Jalāñjali-dāna is often taken to mean “taking water in cupped hands and offering it to the one who departed.” But again, the deeper purpose isn’t for the departed—it is a teaching for the living. Break the word down: jala (water) also symbolizes consciousness and karma; añjali is a small cupped handful; dāna means to give. What is to be given? Not a gross or subtle thing, but our attention/awareness—our cetanā.

So jalāñjali-dāna means: give a little of your attentive consciousness to your own actions. Turn your awareness toward how you act. Do your actions in the spirit of non-doership, without ego, and without attachment. When you bring this small, deliberate attention to present actions, the freshly-formed kriyamāṇa saṃskāras can be quickly resolved—just as a fresh stain washes out easily, while an old one clings.

Thus jalāñjali-dāna is the ordinance for the redemption of present-moment impressions: act, but knowingly, without ego or attachment. The Gītā’s karma-yoga and jñāna–karma-yoga chapters teach precisely this. So when you perform the external rite, hold the inner meaning: jalāñjali is for your own kriyamāṇa saṃskāras, not for the one who has passed on.

3) Piṇḍa-dāna

Piṇḍa-dāna is also done after death. People say: make a ball from what we ourselves eat and offer it to the pitṛs; it will surely reach them. This statement is true—when we understand its depth. As we’ve seen, pitṛs here are our saṃskāras, not our deceased relatives.

The “food” in piṇḍa-dāna is not gross food. It is the “food” of knowledge (jñāna), action (karma), and devotion (bhakti) that we take in each day.

  • To “eat” knowledge means to absorb it. But scattered bits of understanding must be made solid—that is the piṇḍa (a compact, coherent lump). The solid form of knowledge is: I am the Self, not the body; and others too are of the nature of Self. When understanding condenses into this living vision, knowledge has become piṇḍa.

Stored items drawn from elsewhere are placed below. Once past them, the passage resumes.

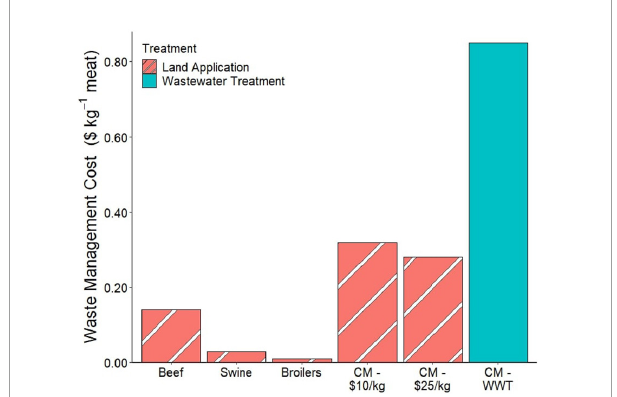
FIGURE4 Costs of nutrient management strategies for conventional meat production, two CM scenarios for land application, and CM wastewater treatment (WWT) for COD and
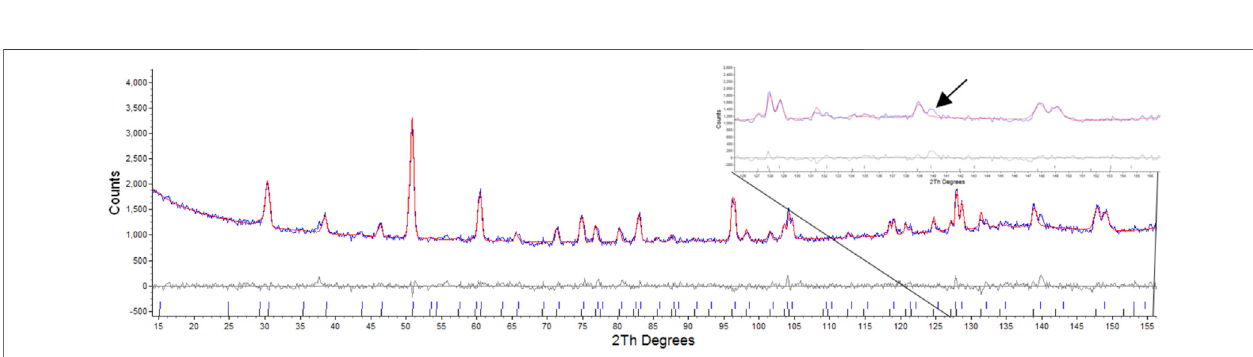
FIGURE 3 | Rietveld re fi nement of radiation damaged Nd 2 Zr 2 O 7 showing difference plot and assignment of defect fl uorite and pyrochlore, insert highlights the absence of the equivalent re fl ections for the (10 6 4) and (12 2 2) that result only due to scattering from Oxygens as per Heremans et al.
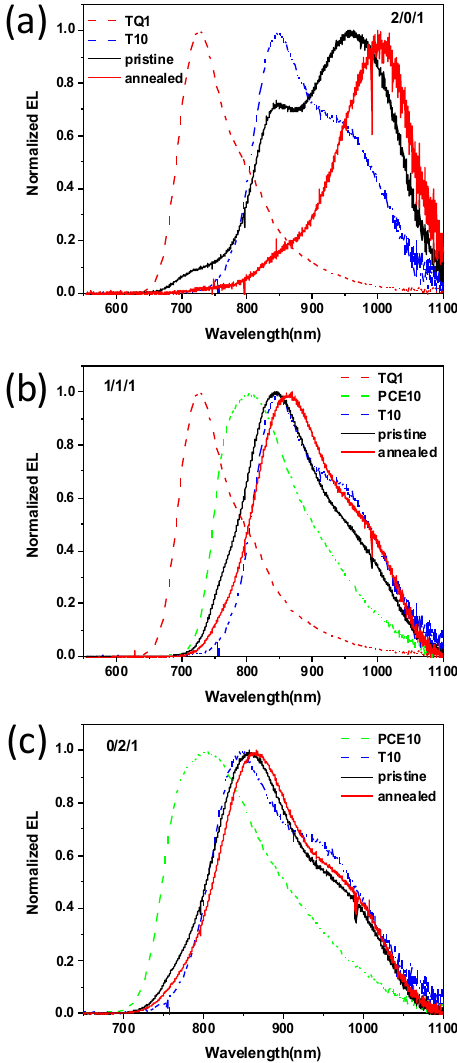
Figure 3. Electroluminescent ( EL) spectra of TQ1/PCE10/PNDI-T10 blend films with different blend ratio: ( a ) 2/0/1, ( b )1/1/1, and ( c ) 0/2/1.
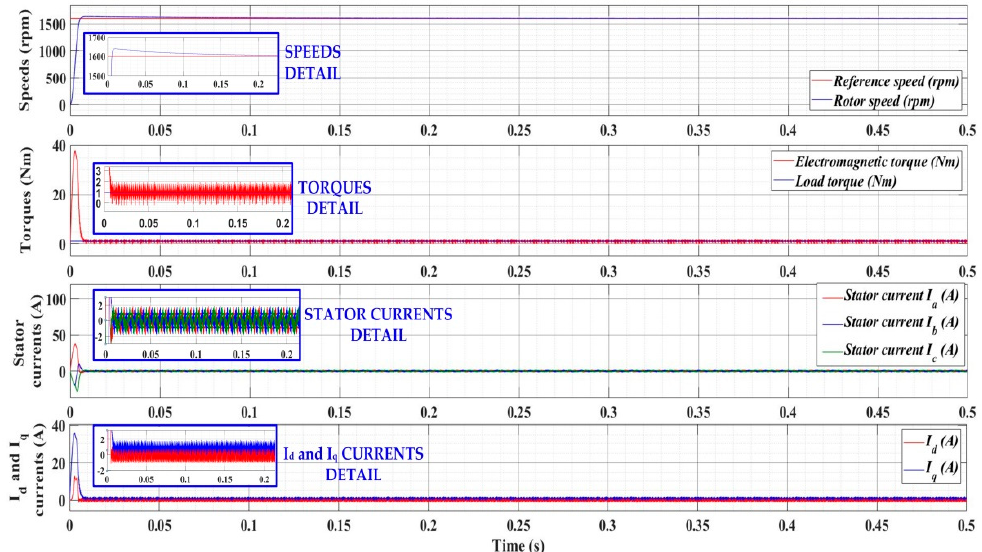
Figure 1. The control system of the PMSM based on the FOC strategy and the PI-PSO speed controller.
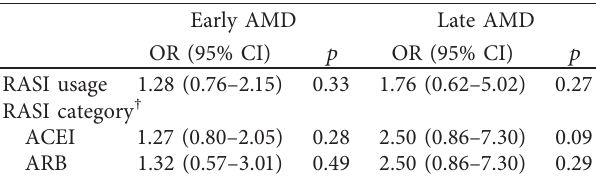
Table 3: Multivariate-adjusted ORs for AMD among the hyper- tensive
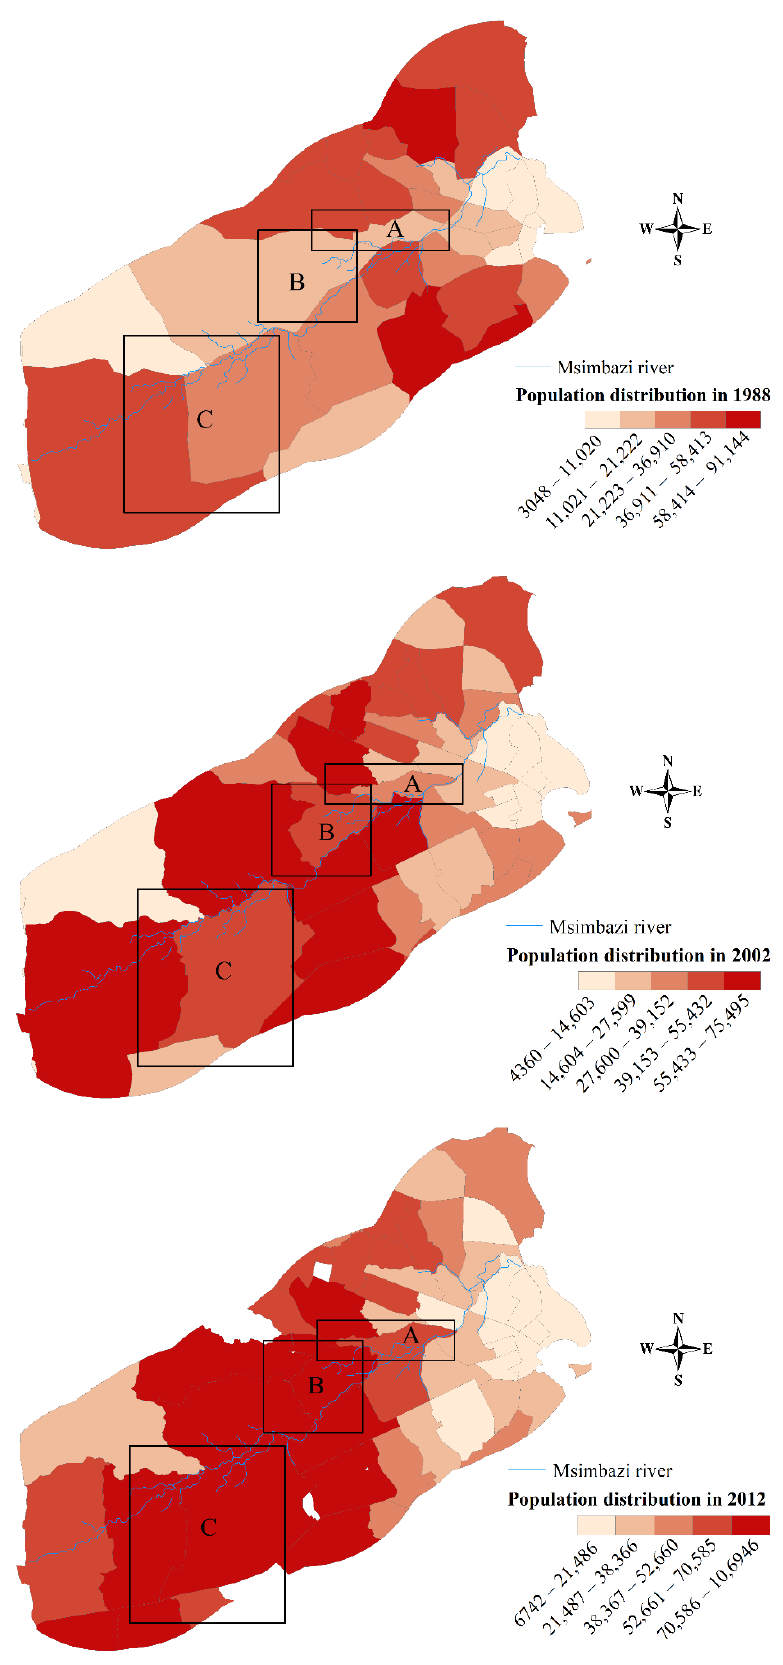
Figure 5. Population distribution maps by wards in 1988, 2002 and 2012.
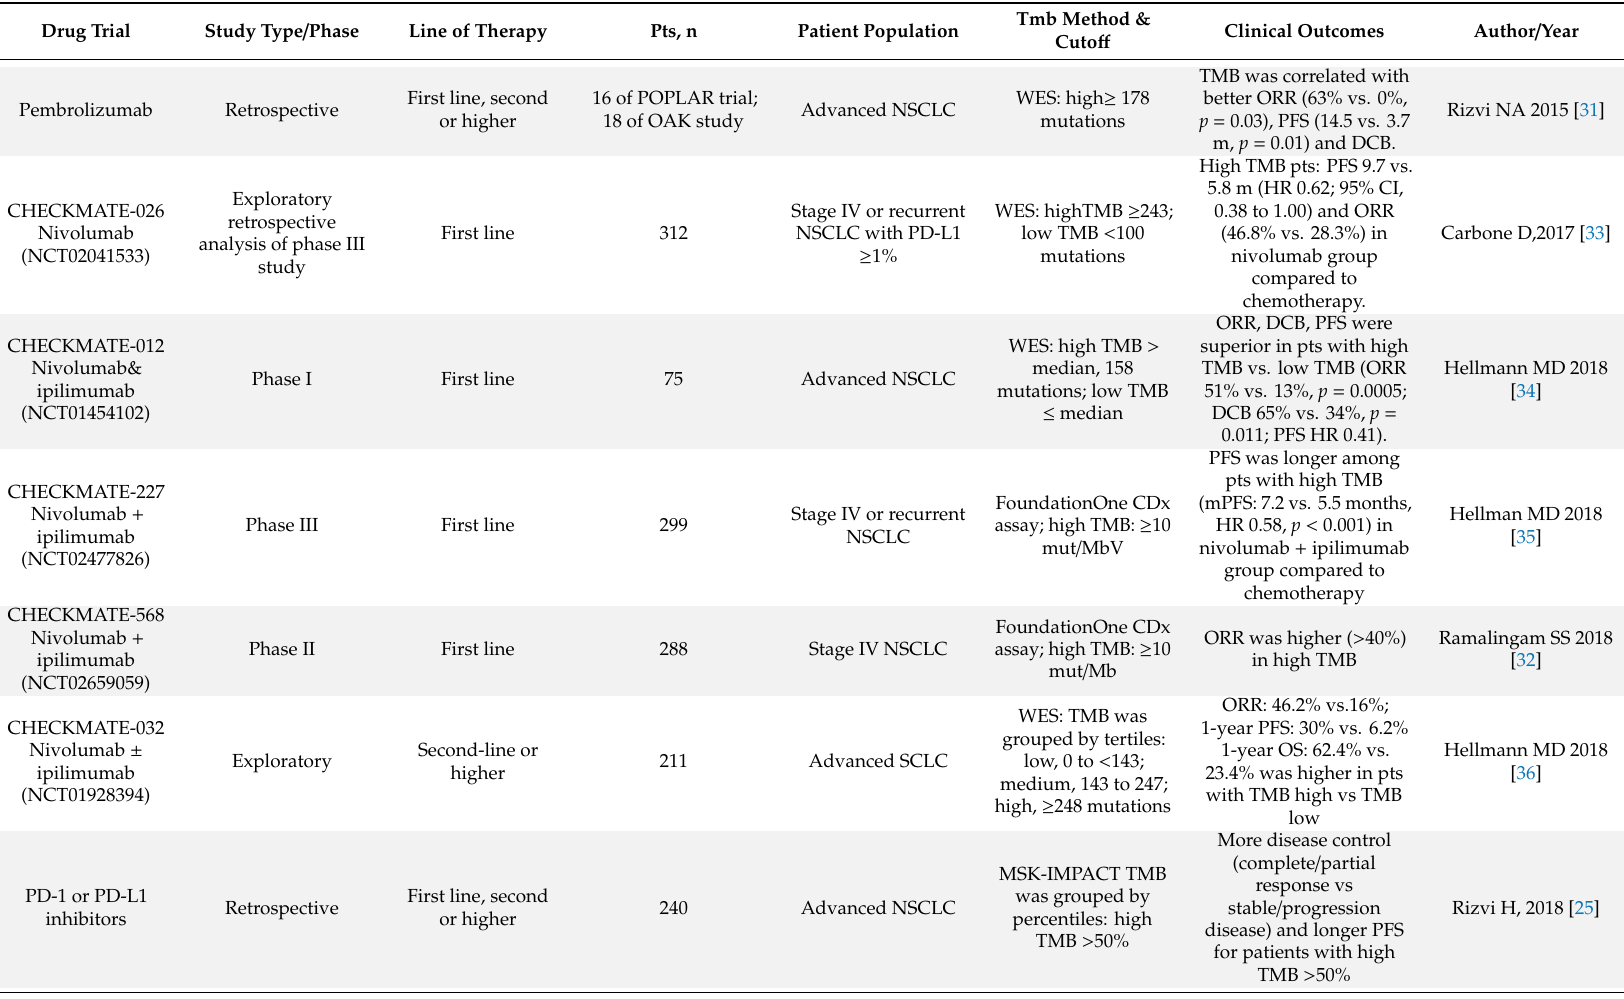
Table 1. Studies on tumor mutational burden (TMB) analysis as a biomarker of response to immune checkpoint inhibitors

  • For karma, the solid form is: perform action without attachment, without ego, and in the spirit of non-doership.

  • For bhakti, the solid form is: love and surrender to the Divine—i.e., to existence itself—accepting whatever comes as right as it is, and holding a loving attitude toward all.

When knowledge, action, and devotion take on this solid form, that “food” surely reaches our prārabdha and sañcita saṃskāras. Like roasting seeds so they won’t sprout again, this “piṇḍa” satisfies, pacifies, and ultimately burns out those impressions that obstruct liberation. Our own impressions are the true obstacles; they keep surfacing from the depths and agitate the mind. Piṇḍa-dāna, rightly understood and lived, opens the path to freedom.

Kapāla-kriyā

Another question was about kapāla-kriyā. It is done earlier, before the three rites we just discussed. Let’s understand kapāla. Dictionaries give two derivations:

  • ka + pāla: ka meaning joy, pāla meaning to nourish—that which nourishes joy.

  • kam + la: kam meaning vibration, la meaning to bring—that which brings vibration.

Both suggest the mind. When we turn Godward, the mind nurtures that joy; when we turn toward indulgence, the mind brings restlessness. Hence, mana eva manuṣyāṇāṁ kāraṇam bandha–mokṣayoḥ: the mind is the cause of bondage and liberation both.

So kapāla-kriyā is a signal: the gross body is gone—now first tend to the mind. Choose to orient it toward God, not toward indulgence. In the physical rite, because the mind isn’t a tangible organ, the skull is touched or broken so that it too is consumed like the rest of the body. That outer act points inward: attend to the mind.

Why can many people offer jalāñjali?

Another question: if one son has already offered jalāñjali, why should another do it? Because the benefit lies with the doer. If there are several sons—or any loved ones—they all can and should take that benefit. Scriptures emphasize the son simply because tradition granted him a special role, but the inner purpose remains: the living should use the moment to work on their own saṃskāras.

The coconut (nāriyala)

Why is the coconut used everywhere? The coconut mirrors our structure. Its hard outer shell is like the gross body, the soft kernel like the subtle body (our thoughts, feelings, outlook), and the water inside like the Self. That’s why it’s offered—it represents us.